For all 4 steps we managed to import the transaction data. Now we want to make the correct connection and analyze the data. We were thinking of creating a datatable such as this:

OrderID; Received; system1; system2; completed;

1234; Yes; Yes; Yes; Yes;
5678; No; Yes;

In this example, we would see that order 5678 was not completed. Currently we don't know how to create such a data table yet. Best we can do with the data table vizualisation is this:

Order ID; Filter_ServiceName;
1234; Received
1234; system1;
1234; system2;
1234; completed;
5678; Received;
5678; system1;
9102; Received;

This datatable would not be userfriendly, as it does not offer quick insight into which services are not processed (you can't sort on empty values for the "completed" process). Is there any way to create the first table?

As an alternative, it would also be good if we could create a query, where we could search for all orderID's that are present in the first step ("received"), but not present in the last step are "completed" yes. Is it possible to make such a query?

Note: every step in the process flow is written into ES as a seperate transaction. For each complete transaction, we will have 4 transactions in ES.

I would love to hear your ideas in how to solve this problem.

1 Like

Hi Martijn,

thanks for your very detailed explanation.

Also looking at your first table, I am a bit confused by the "No" in the Received for the second row. As far as I understood, a log always passes through the 4 steps in that order, so as long as system1 is already Yes, you could not get a "no" for any system before that?
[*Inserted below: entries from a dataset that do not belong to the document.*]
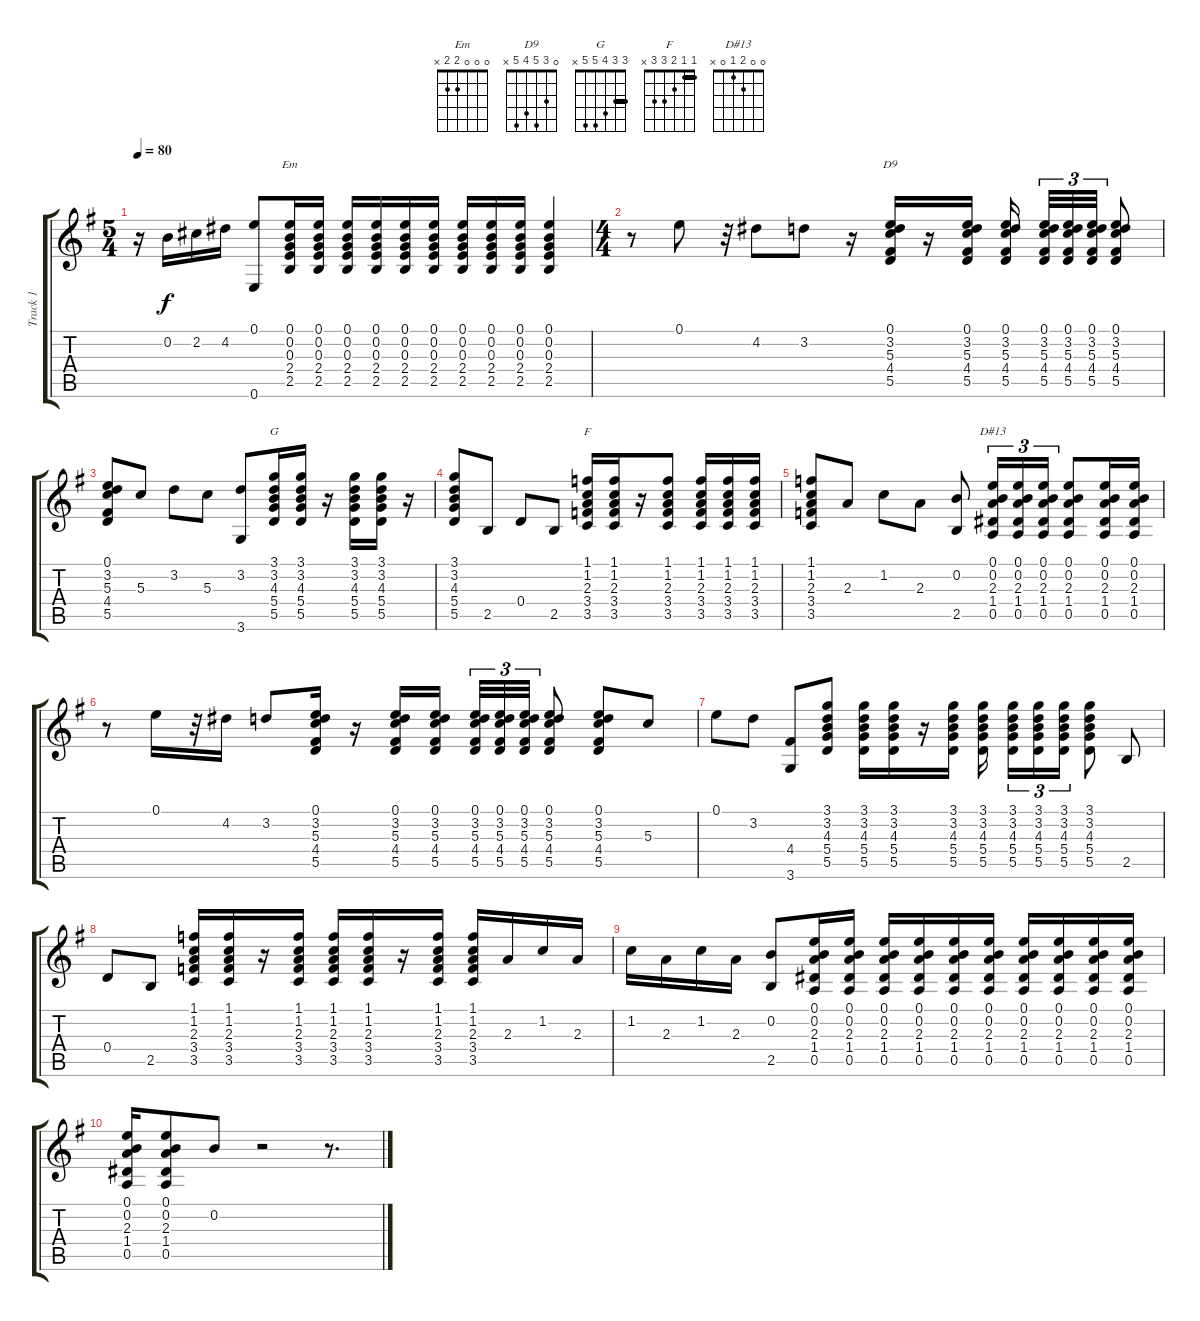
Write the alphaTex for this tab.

\track ("Track 1" "Track 1") {instrument acousticguitarnylon}
\staff {score tabs}
\tuning (E4 B3 G3 D3 A2 E2) {hide}
\chord ("Em" 0 0 0 2 2 x)
\chord ("D9" 0 3 5 4 5 x)
\chord ("G" 3 3 4 5 5 x) {barre 3}
\chord ("F" 1 1 2 3 3 x) {barre 1}
\chord ("D#13" 0 0 2 1 0 x)
\ts (5 4)
\tempo 80
\clef g2
\ks g
r.16{dy f} 0.2.16 2.2.16 4.2.16 (0.1 0.6).8 (0.1 0.2 0.3 2.4 2.5).16{ch "Em"} (0.1 0.2 0.3 2.4 2.5).16 (0.1 0.2 0.3 2.4 2.5).16 (0.1 0.2 0.3 2.4 2.5).16 (0.1 0.2 0.3 2.4 2.5).16 (0.1 0.2 0.3 2.4 2.5).16 (0.1 0.2 0.3 2.4 2.5).16 (0.1 0.2 0.3 2.4 2.5).16 (0.1 0.2 0.3 2.4 2.5).16 (0.1 0.2 0.3 2.4 2.5).4 |
\ts (4 4)
r.8 0.1.8 r.32 4.2.8 3.2.8 r.16 (0.1 3.2 5.3 4.4 5.5).16{ch "D9"} r.16 (0.1 3.2 5.3 4.4 5.5).16 (0.1 3.2 5.3 4.4 5.5).16{beam splitsecondary} (0.1 3.2 5.3 4.4 5.5).32{tu (3 2)} (0.1 3.2 5.3 4.4 5.5).32{tu (3 2)} (0.1 3.2 5.3 4.4 5.5).32{tu (3 2)} (0.1 3.2 5.3 4.4 5.5).8 |
(0.1 3.2 5.3 4.4 5.5).8 5.3.8 3.2.8 5.3.8 (3.2 3.6).8 (3.1 3.2 4.3 5.4 5.5).16{ch "G"} (3.1 3.2 4.3 5.4 5.5).16 r.16 (3.1 3.2 4.3 5.4 5.5).16 (3.1 3.2 4.3 5.4 5.5).16 r.16 |
(3.1 3.2 4.3 5.4 5.5).8 2.5.8 0.4.8 2.5.8 (1.1 1.2 2.3 3.4 3.5).16{ch "F"} (1.1 1.2 2.3 3.4 3.5).16 r.16 (1.1 1.2 2.3 3.4 3.5).8 (1.1 1.2 2.3 3.4 3.5).16 (1.1 1.2 2.3 3.4 3.5).16 (1.1 1.2 2.3 3.4 3.5).16 |
(1.1 1.2 2.3 3.4 3.5).8 2.3.8 1.2.8 2.3.8 (0.2 2.5).8 (0.1 0.2 2.3 1.4 0.5).16{tu (3 2) ch "D#13"} (0.1 0.2 2.3 1.4 0.5).16{tu (3 2)} (0.1 0.2 2.3 1.4 0.5).16{tu (3 2)} (0.1 0.2 2.3 1.4 0.5).8 (0.1 0.2 2.3 1.4 0.5).16 (0.1 0.2 2.3 1.4 0.5).16 |
r.8 0.1.16 r.32 4.2.16 3.2.8 (0.1 3.2 5.3 4.4 5.5).16 r.16 (0.1 3.2 5.3 4.4 5.5).16 (0.1 3.2 5.3 4.4 5.5).16{beam splitsecondary} (0.1 3.2 5.3 4.4 5.5).32{tu (3 2)} (0.1 3.2 5.3 4.4 5.5).32{tu (3 2)} (0.1 3.2 5.3 4.4 5.5).32{tu (3 2)} (0.1 3.2 5.3 4.4 5.5).8 (0.1 3.2 5.3 4.4 5.5).8 5.3.8 |
0.1.8 3.2.8 (4.4 3.6).8 (3.1 3.2 4.3 5.4 5.5).8 (3.1 3.2 4.3 5.4 5.5).16 (3.1 3.2 4.3 5.4 5.5).16 r.16 (3.1 3.2 4.3 5.4 5.5).16 (3.1 3.2 4.3 5.4 5.5).16{beam splitsecondary} (3.1 3.2 4.3 5.4 5.5).16{tu (3 2)} (3.1 3.2 4.3 5.4 5.5).16{tu (3 2)} (3.1 3.2 4.3 5.4 5.5).16{tu (3 2)} (3.1 3.2 4.3 5.4 5.5).8 2.5.8 |
0.4.8 2.5.8 (1.1 1.2 2.3 3.4 3.5).16 (1.1 1.2 2.3 3.4 3.5).16 r.16 (1.1 1.2 2.3 3.4 3.5).16 (1.1 1.2 2.3 3.4 3.5).16 (1.1 1.2 2.3 3.4 3.5).16 r.16 (1.1 1.2 2.3 3.4 3.5).16 (1.1 1.2 2.3 3.4 3.5).16 2.3.16 1.2.16 2.3.16 |
1.2.16 2.3.16 1.2.16 2.3.16 (0.2 2.5).8 (0.1 0.2 2.3 1.4 0.5).16 (0.1 0.2 2.3 1.4 0.5).16 (0.1 0.2 2.3 1.4 0.5).16 (0.1 0.2 2.3 1.4 0.5).16 (0.1 0.2 2.3 1.4 0.5).16 (0.1 0.2 2.3 1.4 0.5).16 (0.1 0.2 2.3 1.4 0.5).16 (0.1 0.2 2.3 1.4 0.5).16 (0.1 0.2 2.3 1.4 0.5).16 (0.1 0.2 2.3 1.4 0.5).16 |
(0.1 0.2 2.3 1.4 0.5).16 (0.1 0.2 2.3 1.4 0.5).8 0.2.8 r.2 r.8{d}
If you just want to mark which systems each order passed, and you have a timestamp on the field, you could do the following with a data table:

  1. Do a bucket aggregation "Split Rows" on the "OrderID" field.
  2. Do a "Top Hit" metrics aggregation, on the Field "Filter_ServiceName", Aggregate with "Concatenate", "Size" set to 4 (since this is the max of your systems), Sort On "your timestamp field", Ascending

That way You would get a table, that lists each orderId per row, and shows all Filter_ServiceNames ordered by the "timestamp" field. So you would get the following for your above example data:

1234 | Received, system1, system2, completed
5678 | Received, system1
9102 | Received

If you don't have the time field to sort on, you could either add a "stage" field, that is 1, 2, 3 or 4 for each of the steps, so that you can sort on that, or go totally crazy and make the service names order alphabetical in the way a call passes that systems :wink:

Regarding the query: that will be a little bit harder and not doable in Kibana itself, since you would basically need to consecutive queries. First you would need to find all documents, that are in "received" state, and than check for each of those, whether or not they don't have a "completed" documents. Kibana cannot do this consecutive queries from the UI. But you could use the above created table and sort on the top hits field, which would sort depending on how many systems it passed.
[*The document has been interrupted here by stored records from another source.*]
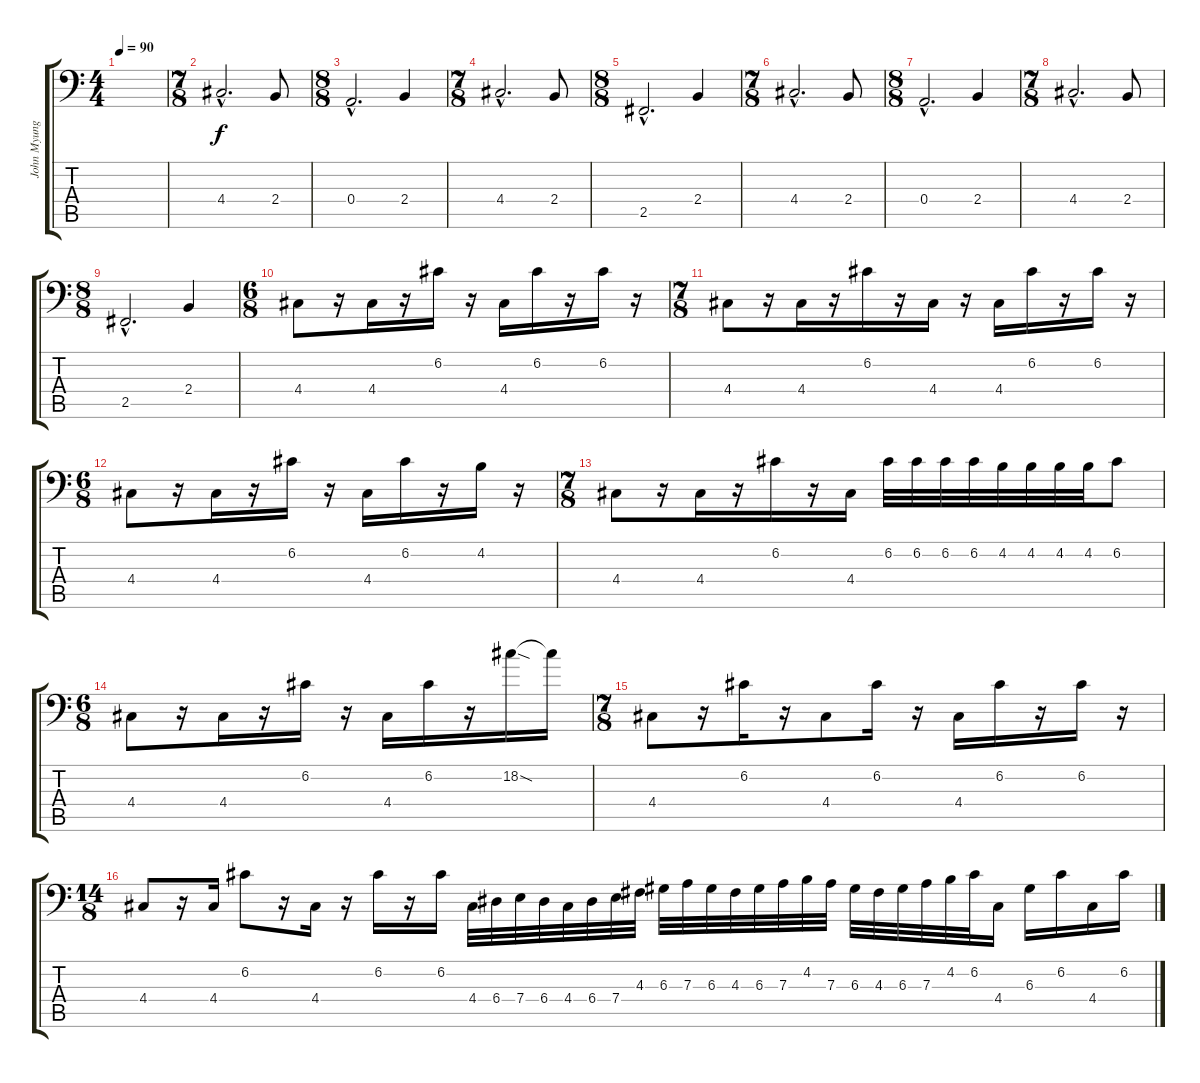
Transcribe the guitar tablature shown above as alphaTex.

\track ("John Myung" "John Myung") {instrument electricbassfinger}
\staff {score tabs}
\tuning (C3 G2 D2 A1 E1 B0) {hide}
\ts (4 4)
\tempo 90
\clef f4
\ks c
|
\ts (7 8)
4.4{hac}.2{d} 2.4.8 |
\ts (8 8)
0.4{hac}.2{d} 2.4.4 |
\ts (7 8)
4.4{hac}.2{d} 2.4.8 |
\ts (8 8)
2.5{hac}.2{d} 2.4.4 |
\ts (7 8)
4.4{hac}.2{d} 2.4.8 |
\ts (8 8)
0.4{hac}.2{d} 2.4.4 |
\ts (7 8)
4.4{hac}.2{d} 2.4.8 |
\ts (8 8)
2.5{hac}.2{d} 2.4.4 |
\ts (6 8)
4.4.8 r.16 4.4.16 r.16 6.2.16 r.16 4.4.16 6.2.16 r.16 6.2.16 r.16 |
\ts (7 8)
4.4.8 r.16 4.4.16 r.16 6.2.16 r.16 4.4.16 r.16 4.4.16 6.2.16 r.16 6.2.16 r.16 |
\ts (6 8)
4.4.8 r.16 4.4.16 r.16 6.2.16 r.16 4.4.16 6.2.16 r.16 4.2.16 r.16 |
\ts (7 8)
4.4.8 r.16 4.4.16 r.16 6.2.16 r.16 4.4.16 6.2.32 6.2.32 6.2.32 6.2.32 4.2.32 4.2.32 4.2.32 4.2.32 6.2.8 |
\ts (6 8)
4.4.8 r.16 4.4.16 r.16 6.2.16 r.16 4.4.16 6.2.16 r.16 18.2{sod}.16 18.2{t}.16 |
\ts (7 8)
4.4.8 r.16 6.2.16 r.16 4.4.8 6.2.16 r.16 4.4.16 6.2.16 r.16 6.2.16 r.16 |
\ts (14 8)
4.4.8 r.16 4.4.16 6.2.8 r.16 4.4.16 r.16 6.2.16 r.16 6.2.16 4.4.32 6.4.32 7.4.32 6.4.32 4.4.32 6.4.32 7.4.32 4.3.32 6.3.32 7.3.32 6.3.32 4.3.32 6.3.32 7.3.32 4.2.32 7.3.32 6.3.32 4.3.32 6.3.32 7.3.32 4.2.32 6.2.32 4.4.16 6.3.16 6.2.16 4.4.16 6.2.16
Hope that explanation helped you a bit.

Cheers,
Tim

1 Like

Hi Tim,

Thank you for the suggestion. I've tested it and it works really well! We decided to add a variable that indicates the stage, and name it in such a way that it can be sorted alphabetically. For example: GetOrders -> 1_GetOrders

Since the "Top Hit" aggregation sorts the values inside the column on their timestamp, we will get the following string:

1234 | 4_finalized, 3_system2, 2_system1, 1_GetOrders

and for incomplete transactions:

5678 | 2_system1, 1_GetOrders

The nice thing is that we can sort the data table alphabetically on the "Top Hits" column. This way, the incomplete transactions will be displayed on the top of the data table:

OrderID | Top Hits
5678    | 2_system1, 1_GetOrders
1234    | 4_finalized, 3_system2, 2_system1, 1_GetOrders;

EDIT: Just realized that the data table already sorts on the amount of hits, so alphabetically sorting isn't even needed... :slight_smile:

Regards,

Martijn

2 Likes

This topic was automatically closed 28 days after the last reply. New replies are no longer allowed.